Cuando Diego decidió ir a buscar a Vera, se dio cuenta de que habían olvidado intercambiar números la última vez.
Sin más opción, regresó a hablar con Alfredo, pero este lo rechazó.
—Es la primera vez que el Consorcio Castillo vende equipos públicamente en el país, quizá no lo hagan de la misma forma que en el extranjero. Tal vez repartan los folletos en un par de días. Ya le prometí a Ofelia que no buscaría a Vera por este tema.
Al ver la seriedad en el rostro de Alfredo, Diego estuvo a punto de soltar una carcajada de indignación.
—Tú conoces perfectamente la influencia del Consorcio Castillo a nivel internacional. Si su intención fuera congraciarse con el mercado nacional, ¿para qué armarían todo este teatro de la presentación?
Viendo que Alfredo no cedía, la frustración de Diego se mezcló con preocupación por Vera.
—¿De verdad no te importa en absoluto cómo esté ella?
Alfredo achinó los ojos y respondió con un tono indiferente:
—Ella es mucho más astuta de lo que imaginas.

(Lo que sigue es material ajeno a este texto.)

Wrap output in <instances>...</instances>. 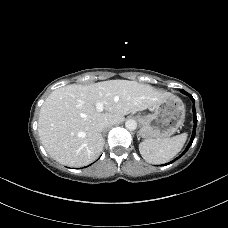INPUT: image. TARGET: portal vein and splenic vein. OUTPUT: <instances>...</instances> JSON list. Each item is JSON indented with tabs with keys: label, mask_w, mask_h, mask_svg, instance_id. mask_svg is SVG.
Instances as JSON below:
<instances>
[{
	"label": "portal vein and splenic vein",
	"mask_w": 228,
	"mask_h": 228,
	"mask_svg": "<svg viewBox=\"0 0 228 228\" xmlns=\"http://www.w3.org/2000/svg\"><path fill=\"white\" fill-rule=\"evenodd\" d=\"M97 109H98V111L101 112L103 110V104H101V103L97 104Z\"/></svg>",
	"instance_id": "portal-vein-and-splenic-vein-1"
}]
</instances>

A diferencia de Ofelia, que no tuvo nada desde niña.
—Contigo es imposible hablar.
Diego sintió que a Alfredo le habían lavado el cerebro.
Cuando Vera se fue al extranjero, ni siquiera había cumplido los dieciocho años. Se marchó sin dinero, sin un título, sin apoyo, sin nadie con quien cruzar palabra.
¿De verdad pensaba que habían sido seis años fáciles?
Era una niña que habían criado, incluso si no compartían la misma sangre, ¿cómo podían ser tan crueles con ella?
Diego se marchó furioso. De pronto, recordó que Vera trabajaba en CFT Global. Tras pensarlo un instante, se dirigió hacia allí.
Sin importar la postura de Alfredo, la familia Jiménez necesitaba el laboratorio, y él tenía que agotar todas las opciones.
—Hola, señor. ¿A quién busca? ¿Tiene alguna cita?
Diego no sabía exactamente cuál era el cargo de Vera en CFT Global, ni si su visita imprevista le causaría problemas.
Tras meditarlo, respondió:
—Quería saber si Vera Ayala vino a trabajar hoy. No es necesario que la llamen, si está aquí, simplemente la esperaré afuera.
La recepcionista se mostró cautelosa.